Dalam perjalanan menuju ke kelas mereka berdua tampak diam karena tenggelam dalam pikiran mereka masing-masing. Aditya merasa lebih tenang karena ternyata dia bisa mengubah kejadian masa depan. Profesor Elena yang seharusnya sudah mati sekarang pasti akan baik-baik saja.
"Sejak kapan teknik tombakmu jadi sekuat itu? Bahkan aku mungkin tidak akan bisa menjatuhkan mereka semua hanya dengan masing-masing satu gerakan," papar Rio bingung.
Aditya terkejut dengan pertanyaan tiba-tiba itu. "Ah iya, aku berlatih lebih keras akhir-akhir ini," kilah Aditya sambil menggaruk kepalanya.
Rio menatap Aditya penuh curiga. Dia tahu bahwa sahabatnya sedang menyembunyikan sesuatu. Dia sudah hafal dengan gelagat Aditya saat mencoba mengatakan kebohongan. Menurut Rio kemampuan tombak yang ditunjukkan Aditya terlihat tidak masuk akal dapat ditunjukkan oleh seorang siswa akademi. Gerakan itu terlalu akurat untuk bisa mengincar titik vital seolah Aditya adalah veteran perang.
"Apa jangan-jangan kau membuat kontrak dengan iblis?" tanya Rio.
"Ngaco kau. Mana ada kontrak dengan iblis. Kemampuan ini adalah hasil dari kerja keras yang aku lakukan."
Kali ini Rio tidak melihat kebohongan di mata Aditya. Walaupun masih ada kebingungan dalam hatinya dia merasa sangat lega. Itu artinya dia harus bekerja lebih keras untuk bisa melampaui kemampuan sahabatnya.
"Aku tidak bisa mengatakan padamu yang sebenarnya saat ini. Aku masih perlu mencari tahu bagaimana dan mengapa aku bisa kembali ke masa lalu," batin Aditya.
...****************...
Aditya berjalan pulang menuju ke rumahnya yang berjarak tak jauh dari akademi. Rio menawarkan untuk mengantar pulang dengan motornya, tapi ia menolak. Dia ingin bernostalgia dengan mengamati berbagai macam hal yang ia lewati dalam perjalanan menuju ke rumahnya. Dia sungguh sangat merindukan momen-momen yang damai seperti ini.
Sesampainya di rumah Aditya masuk begitu saja. Dia belum melihat tanda-tanda ibunya sudah pulang. Sepertinya ada banyak kesibukan yang harus dilakukan ibunya hari ini.
"Selamat datang, Tuan Muda," sapa seorang pria paruh baya yang memakai setelan rapi.
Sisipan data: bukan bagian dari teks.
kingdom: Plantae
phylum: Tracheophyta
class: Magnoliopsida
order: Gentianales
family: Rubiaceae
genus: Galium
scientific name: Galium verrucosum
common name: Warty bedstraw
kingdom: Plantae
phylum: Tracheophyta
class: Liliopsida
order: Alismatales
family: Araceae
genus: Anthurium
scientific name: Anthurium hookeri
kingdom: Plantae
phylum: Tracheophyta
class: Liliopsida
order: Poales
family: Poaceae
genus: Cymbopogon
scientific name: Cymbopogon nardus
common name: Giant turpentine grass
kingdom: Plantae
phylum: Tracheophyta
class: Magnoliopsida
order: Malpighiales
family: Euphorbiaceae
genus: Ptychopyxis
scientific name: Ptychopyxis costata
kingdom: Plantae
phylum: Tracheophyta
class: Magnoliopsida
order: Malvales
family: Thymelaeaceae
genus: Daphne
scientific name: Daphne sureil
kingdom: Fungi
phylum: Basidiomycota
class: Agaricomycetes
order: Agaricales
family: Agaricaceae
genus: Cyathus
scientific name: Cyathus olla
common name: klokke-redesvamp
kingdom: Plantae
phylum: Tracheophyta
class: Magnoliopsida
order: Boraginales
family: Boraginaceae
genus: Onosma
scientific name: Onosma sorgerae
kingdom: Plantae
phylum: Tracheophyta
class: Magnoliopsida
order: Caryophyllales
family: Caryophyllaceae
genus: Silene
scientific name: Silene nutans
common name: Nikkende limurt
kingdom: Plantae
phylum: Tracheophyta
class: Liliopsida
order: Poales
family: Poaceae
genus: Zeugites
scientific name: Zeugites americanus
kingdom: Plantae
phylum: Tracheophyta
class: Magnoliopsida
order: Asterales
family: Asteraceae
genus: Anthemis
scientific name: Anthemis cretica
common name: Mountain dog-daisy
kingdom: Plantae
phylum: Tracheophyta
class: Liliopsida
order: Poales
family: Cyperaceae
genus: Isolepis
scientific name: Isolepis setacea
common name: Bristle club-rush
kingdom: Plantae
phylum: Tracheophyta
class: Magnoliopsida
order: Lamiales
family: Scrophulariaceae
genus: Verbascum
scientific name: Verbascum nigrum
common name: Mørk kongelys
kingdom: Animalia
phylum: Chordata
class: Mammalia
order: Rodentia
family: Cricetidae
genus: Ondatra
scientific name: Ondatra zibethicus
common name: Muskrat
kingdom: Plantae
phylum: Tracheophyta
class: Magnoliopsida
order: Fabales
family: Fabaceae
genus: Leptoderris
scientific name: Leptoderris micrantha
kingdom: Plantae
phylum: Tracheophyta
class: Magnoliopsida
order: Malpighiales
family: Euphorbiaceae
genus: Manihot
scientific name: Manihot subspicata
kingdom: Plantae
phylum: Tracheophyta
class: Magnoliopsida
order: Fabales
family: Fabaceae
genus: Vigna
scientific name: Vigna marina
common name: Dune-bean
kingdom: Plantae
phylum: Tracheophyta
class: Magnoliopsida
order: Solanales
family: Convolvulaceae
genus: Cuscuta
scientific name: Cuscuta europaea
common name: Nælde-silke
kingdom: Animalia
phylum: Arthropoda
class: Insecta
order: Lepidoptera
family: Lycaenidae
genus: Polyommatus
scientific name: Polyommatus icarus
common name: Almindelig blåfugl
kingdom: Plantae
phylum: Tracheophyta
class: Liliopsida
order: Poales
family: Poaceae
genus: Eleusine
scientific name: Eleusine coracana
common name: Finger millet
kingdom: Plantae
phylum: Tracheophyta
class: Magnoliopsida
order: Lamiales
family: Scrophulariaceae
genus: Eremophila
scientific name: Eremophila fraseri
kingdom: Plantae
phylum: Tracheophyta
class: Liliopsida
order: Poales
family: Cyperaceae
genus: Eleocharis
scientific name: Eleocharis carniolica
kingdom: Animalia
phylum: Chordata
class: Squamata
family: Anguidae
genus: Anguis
Dia menyambut Aditya dengan ramah.
Aditya terdiam menatap pria di hadapannya. Senyum di wajahnya perlahan terbentuk tanpa ia sadari. Dia sudah menganggap pria di depannya ini sebagai bagian dari keluarganya. Dia adalah pak Farhan yang merupakan Butler di keluarganya.
"Apa ada yang Anda butuhkan, Tuan Muda?" tanya pak Farhan yang membuyarkan lamunan Aditya.
"Tidak. Aku hanya sedang memikirkan sesuatu. Kenapa ibu belum pulang hari ini?" tanya Aditya balik.
"Archduchess berpesan bahwa beliau akan pulang malam hari ini," jawab Pak Farhan.
"Baiklah, aku akan pergi ke kamarku. Bisakah kau siapkan makanan untukku?" ujar Aditya sambil berjalan menuju ke lantai dua rumahnya.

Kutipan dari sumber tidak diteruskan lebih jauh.